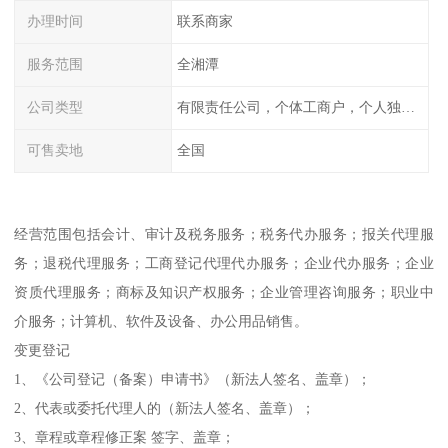
办理时间
联系商家
服务范围
全湘潭
公司类型
有限责任公司，个体工商户，个人独资，内资，外资
可售卖地
全国
经营范围包括会计、审计及税务服务；税务代办服务；报关代理服
务；退税代理服务；工商登记代理代办服务；企业代办服务；企业
资质代理服务；商标及知识产权服务；企业管理咨询服务；职业中
介服务；计算机、软件及设备、办公用品销售。
变更登记
1、《公司登记（备案）申请书》（新法人签名、盖章）；
2、代表或委托代理人的（新法人签名、盖章）；
3、章程或章程修正案 签字、盖章；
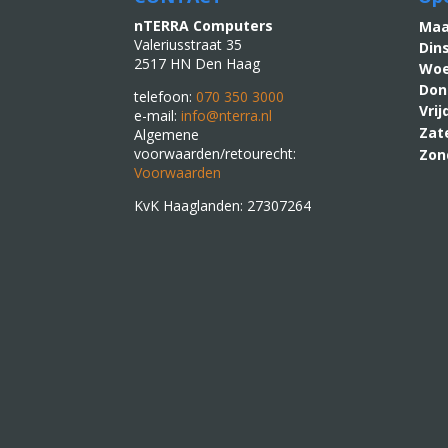
nTERRA Computers
M
Valeriusstraat 35
Din
2517 HN Den Haag
Woe
Don
telefoon:
070 350 3000
Vri
e-mail:
info@nterra.nl
Zat
Algemene
voorwaarden/retourecht:
Zon
Voorwaarden
KvK Haaglanden: 27307264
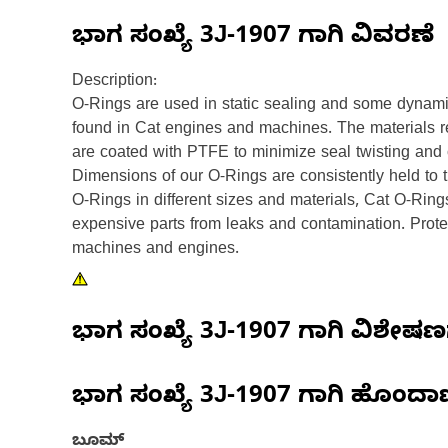
ಭಾಗ ಸಂಖ್ಯೆ
3J-1907
ಗಾಗಿ ವಿವರಣೆ
Description:
O-Rings are used in static sealing and some dynami
found in Cat engines and machines. The materials res
are coated with PTFE to minimize seal twisting and cu
Dimensions of our O-Rings are consistently held to t
O-Rings in different sizes and materials, Cat O-Rin
expensive parts from leaks and contamination. Prot
machines and engines.
ಭಾಗ ಸಂಖ್ಯೆ
3J-1907
ಗಾಗಿ ವಿಶೇಷ
ಭಾಗ ಸಂಖ್ಯೆ
3J-1907
ಗಾಗಿ ಹೊಂದಾ
ಬೂಮ್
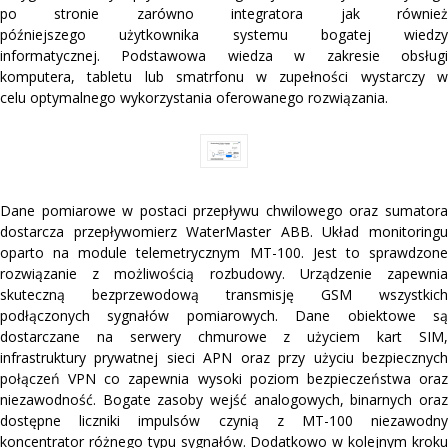
po stronie zarówno integratora jak również
późniejszego użytkownika systemu bogatej wiedzy
informatycznej. Podstawowa wiedza w zakresie obsługi
komputera, tabletu lub smatrfonu w zupełności wystarczy w
celu optymalnego wykorzystania oferowanego rozwiązania.
Dane pomiarowe w postaci przepływu chwilowego oraz sumatora
dostarcza przepływomierz WaterMaster ABB. Układ monitoringu
oparto na module telemetrycznym MT-100. Jest to sprawdzone
rozwiązanie z możliwością rozbudowy. Urządzenie zapewnia
skuteczną bezprzewodową transmisję GSM wszystkich
podłączonych sygnałów pomiarowych. Dane obiektowe są
dostarczane na serwery chmurowe z użyciem kart SIM,
infrastruktury prywatnej sieci APN oraz przy użyciu bezpiecznych
połączeń VPN co zapewnia wysoki poziom bezpieczeństwa oraz
niezawodność. Bogate zasoby wejść analogowych, binarnych oraz
dostępne liczniki impulsów czynią z MT-100 niezawodny
koncentrator różnego typu sygnałów. Dodatkowo w kolejnym kroku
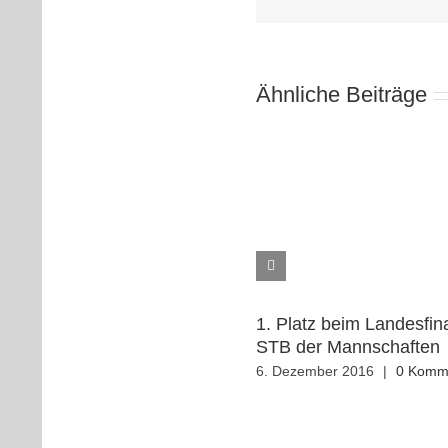
Ähnliche Beiträge
1. Platz beim Landesfin
STB der Mannschaften
6. Dezember 2016
|
0 Komm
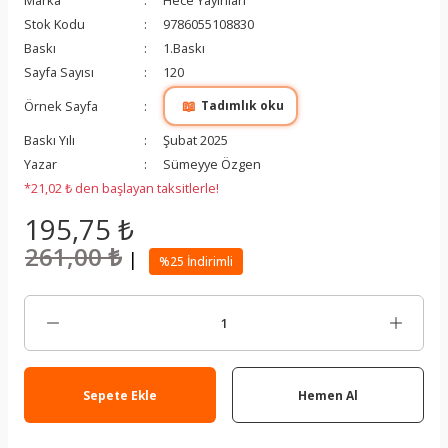
Marka
Hece Yayınları
Stok Kodu
9786055108830
Baskı
1.Baskı
Sayfa Sayısı
120
📖
Örnek Sayfa
Tadımlık oku
Baskı Yılı
Şubat 2025
Yazar
Sümeyye Özgen
*21,02 ₺ den başlayan taksitlerle!
195,75 ₺
261,00 ₺
|
%25 İndirimli
Sepete Ekle
Hemen Al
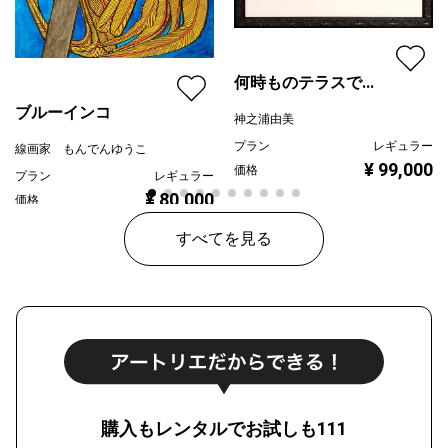
何時ものテラスで...
ブルーインコ
神之浦由美
プラン
レギュラー
線画家 もんでんゆうこ
¥ 99,000
価格
プラン
レギュラー
¥ 80,000
価格
すべてを見る
購入もレンタルでお試しも111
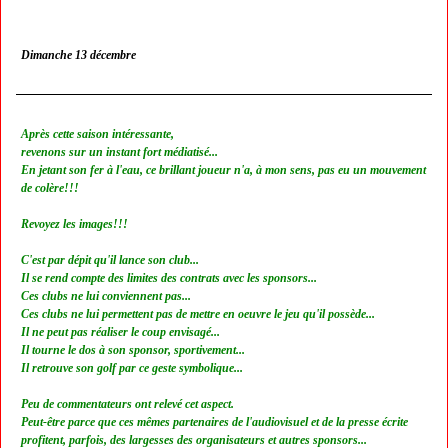
Dimanche 13 décembre
Après cette saison intéressante,
revenons sur un instant fort médiatisé...
En jetant son fer à l'eau, ce brillant joueur n'a, à mon sens, pas eu un mouvement
de colère!!!
Revoyez les images!!!
C'est par dépit qu'il lance son club...
Il se rend compte des limites des contrats avec les sponsors...
Ces clubs ne lui conviennent pas...
Ces clubs ne lui permettent pas de mettre en oeuvre le jeu qu'il possède...
Il ne peut pas réaliser le coup envisagé...
Il tourne le dos à son sponsor, sportivement...
Il retrouve son golf par ce geste symbolique...
Peu de commentateurs ont relevé cet aspect.
Peut-être parce que ces mêmes partenaires de l'audiovisuel et de la presse écrite
profitent, parfois, des largesses des organisateurs et autres sponsors...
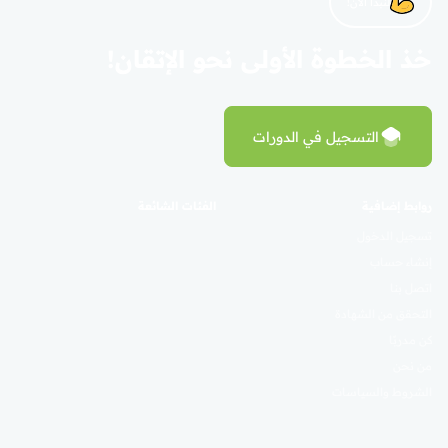
لنبدأ الآن!
خذ الخطوة الأولى نحو الإتقان!
التسجيل في الدورات
روابط إضافية
الفئات الشائعة
تسجيل الدخول
إنشاء حساب
اتصل بنا
التحقق من الشهادة
كن مدربًا
من نحن
الشروط والسياسات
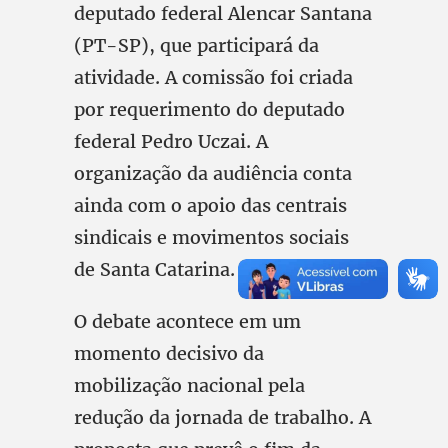
deputado federal Alencar Santana
(PT-SP), que participará da
atividade. A comissão foi criada
por requerimento do deputado
federal Pedro Uczai. A
organização da audiência conta
ainda com o apoio das centrais
sindicais e movimentos sociais
de Santa Catarina.
O debate acontece em um
momento decisivo da
mobilização nacional pela
redução da jornada de trabalho. A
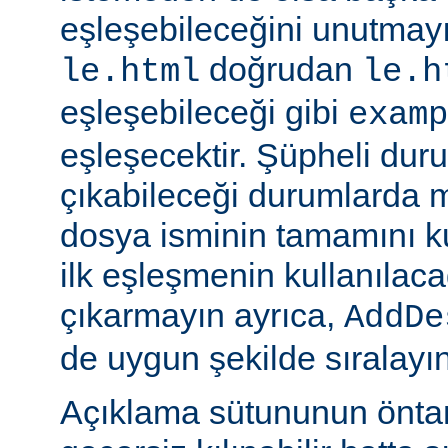
eşleşebileceğini unutmayı
doğrudan
le.html
le.h
eşleşebileceği gibi
examp
eşleşecektir. Şüpheli dur
çıkabileceği durumlarda
dosya isminin tamamını k
ilk eşleşmenin kullanılaca
çıkarmayın ayrıca,
AddDe
de uygun şekilde sıralayın
Açıklama sütununun öntan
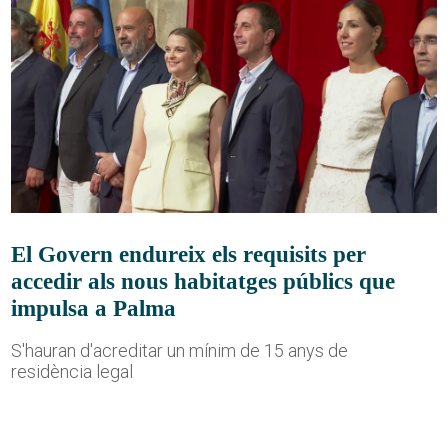
El Govern endureix els requisits per
accedir als nous habitatges públics que
impulsa a Palma
S'hauran d'acreditar un mínim de 15 anys de
residència legal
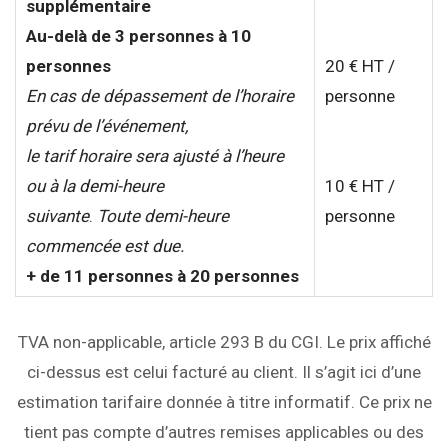
supplémentaire
Au-delà de 3 personnes à 10
personnes
20 € HT /
En cas de dépassement de l’horaire
personne
prévu de l’événement,
le tarif horaire sera ajusté à l’heure
ou à la demi-heure
10 € HT /
suivante
.
Toute demi-heure
personne
commencée est due.
+ de 11 personnes à 20 personnes
TVA non-applicable, article 293 B du CGI. Le prix affiché
ci-dessus est celui facturé au client. Il s’agit ici d’une
estimation tarifaire donnée à titre informatif. Ce prix ne
tient pas compte d’autres remises applicables ou des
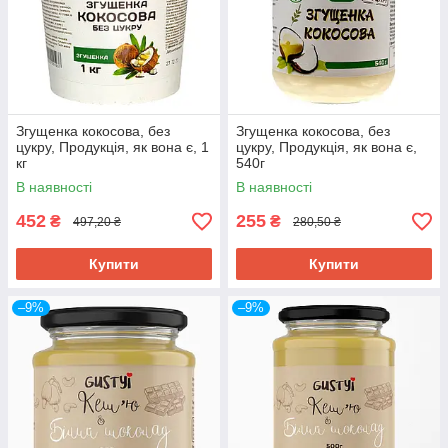
Згущенка кокосова, без
Згущенка кокосова, без
цукру, Продукція, як вона є, 1
цукру, Продукція, як вона є,
кг
540г
В наявності
В наявності
452
255
₴
₴
497,20 ₴
280,50 ₴
Купити
Купити
–9%
–9%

....

• WHAT TO WORK ON
Copy out the listing word for word and skip its pictures.

• REPLY TO THE TASK
办理时间
联系商家
服务范围
全湘潭
公司类型
有限责任公司，个体工商户，个人独资，内资，外资
可售卖地
全国
经营范围包括会计、审计及税务服务；税务代办服务；报关代理服
务；退税代理服务；工商登记代理代办服务；企业代办服务；企业
资质代理服务；商标及知识产权服务；企业管理咨询服务；职业中
介服务；计算机、软件及设备、办公用品销售。
变更登记
1、《公司登记（备案）申请书》（新法人签名、盖章）；
2、代表或委托代理人的（新法人签名、盖章）；
3、章程或章程修正案 签字、盖章；
nTERRA Computers
M
Valeriusstraat 35
Din
2517 HN Den Haag
Woe
Don
telefoon:
070 350 3000
Vri
e-mail:
info@nterra.nl
Zat
Algemene
voorwaarden/retourecht:
Zon
Voorwaarden
KvK Haaglanden: 27307264
ಭಾಗ ಸಂಖ್ಯೆ
3J-1907
ಗಾಗಿ ವಿವರಣೆ
Description:
O-Rings are used in static sealing and some dynami
found in Cat engines and machines. The materials res
are coated with PTFE to minimize seal twisting and cu
Dimensions of our O-Rings are consistently held to t
O-Rings in different sizes and materials, Cat O-Rin
expensive parts from leaks and contamination. Prot
machines and engines.
ಭಾಗ ಸಂಖ್ಯೆ
3J-1907
ಗಾಗಿ ವಿಶೇಷ
ಭಾಗ ಸಂಖ್ಯೆ
3J-1907
ಗಾಗಿ ಹೊಂದಾ
ಬೂಮ್
po stronie zarówno integratora jak również
późniejszego użytkownika systemu bogatej wiedzy
informatycznej. Podstawowa wiedza w zakresie obsługi
komputera, tabletu lub smatrfonu w zupełności wystarczy w
celu optymalnego wykorzystania oferowanego rozwiązania.
Dane pomiarowe w postaci przepływu chwilowego oraz sumatora
dostarcza przepływomierz WaterMaster ABB. Układ monitoringu
oparto na module telemetrycznym MT-100. Jest to sprawdzone
rozwiązanie z możliwością rozbudowy. Urządzenie zapewnia
skuteczną bezprzewodową transmisję GSM wszystkich
podłączonych sygnałów pomiarowych. Dane obiektowe są
dostarczane na serwery chmurowe z użyciem kart SIM,
infrastruktury prywatnej sieci APN oraz przy użyciu bezpiecznych
połączeń VPN co zapewnia wysoki poziom bezpieczeństwa oraz
niezawodność. Bogate zasoby wejść analogowych, binarnych oraz
dostępne liczniki impulsów czynią z MT-100 niezawodny
koncentrator różnego typu sygnałów. Dodatkowo w kolejnym kroku
Ähnliche Beiträge
1. Platz beim Landesfin
STB der Mannschaften
6. Dezember 2016
|
0 Komm
Marka
Hece Yayınları
Stok Kodu
9786055108830
Baskı
1.Baskı
Sayfa Sayısı
120
📖
Örnek Sayfa
Tadımlık oku
Baskı Yılı
Şubat 2025
Yazar
Sümeyye Özgen
*21,02 ₺ den başlayan taksitlerle!
195,75 ₺
261,00 ₺
|
%25 İndirimli
Sepete Ekle
Hemen Al
何時ものテラスで...
ブルーインコ
神之浦由美
プラン
レギュラー
線画家 もんでんゆうこ
¥ 99,000
価格
プラン
レギュラー
¥ 80,000
価格
すべてを見る
購入もレンタルでお試しも111
Dimanche 13 décembre
Après cette saison intéressante,
revenons sur un instant fort médiatisé...
En jetant son fer à l'eau, ce brillant joueur n'a, à mon sens, pas eu un mouvement
de colère!!!
Revoyez les images!!!
C'est par dépit qu'il lance son club...
Il se rend compte des limites des contrats avec les sponsors...
Ces clubs ne lui conviennent pas...
Ces clubs ne lui permettent pas de mettre en oeuvre le jeu qu'il possède...
Il ne peut pas réaliser le coup envisagé...
Il tourne le dos à son sponsor, sportivement...
Il retrouve son golf par ce geste symbolique...
Peu de commentateurs ont relevé cet aspect.
Peut-être parce que ces mêmes partenaires de l'audiovisuel et de la presse écrite
profitent, parfois, des largesses des organisateurs et autres sponsors...
لنبدأ الآن!
خذ الخطوة الأولى نحو الإتقان!
التسجيل في الدورات
روابط إضافية
الفئات الشائعة
تسجيل الدخول
إنشاء حساب
اتصل بنا
التحقق من الشهادة
كن مدربًا
من نحن
الشروط والسياسات
deputado federal Alencar Santana
(PT-SP), que participará da
atividade. A comissão foi criada
por requerimento do deputado
federal Pedro Uczai. A
organização da audiência conta
ainda com o apoio das centrais
sindicais e movimentos sociais
de Santa Catarina.
O debate acontece em um
momento decisivo da
mobilização nacional pela
redução da jornada de trabalho. A
eşleşebileceğini unutmayı
doğrudan
le.html
le.h
eşleşebileceği gibi
examp
eşleşecektir. Şüpheli dur
çıkabileceği durumlarda
dosya isminin tamamını k
ilk eşleşmenin kullanılaca
çıkarmayın ayrıca,
AddDe
de uygun şekilde sıralayın
Açıklama sütununun öntan
El Govern endureix els requisits per
accedir als nous habitatges públics que
impulsa a Palma
S'hauran d'acreditar un mínim de 15 anys de
residència legal
supplémentaire
Au-delà de 3 personnes à 10
personnes
20 € HT /
En cas de dépassement de l’horaire
personne
prévu de l’événement,
le tarif horaire sera ajusté à l’heure
ou à la demi-heure
10 € HT /
suivante
.
Toute demi-heure
personne
commencée est due.
+ de 11 personnes à 20 personnes
TVA non-applicable, article 293 B du CGI. Le prix affiché
ci-dessus est celui facturé au client. Il s’agit ici d’une
estimation tarifaire donnée à titre informatif. Ce prix ne
tient pas compte d’autres remises applicables ou des
Згущенка кокосова, без
Згущенка кокосова, без
цукру, Продукція, як вона є, 1
цукру, Продукція, як вона є,
кг
540г
В наявності
В наявності
452
255
₴
₴
497,20 ₴
280,50 ₴
Купити
Купити
–9%
–9%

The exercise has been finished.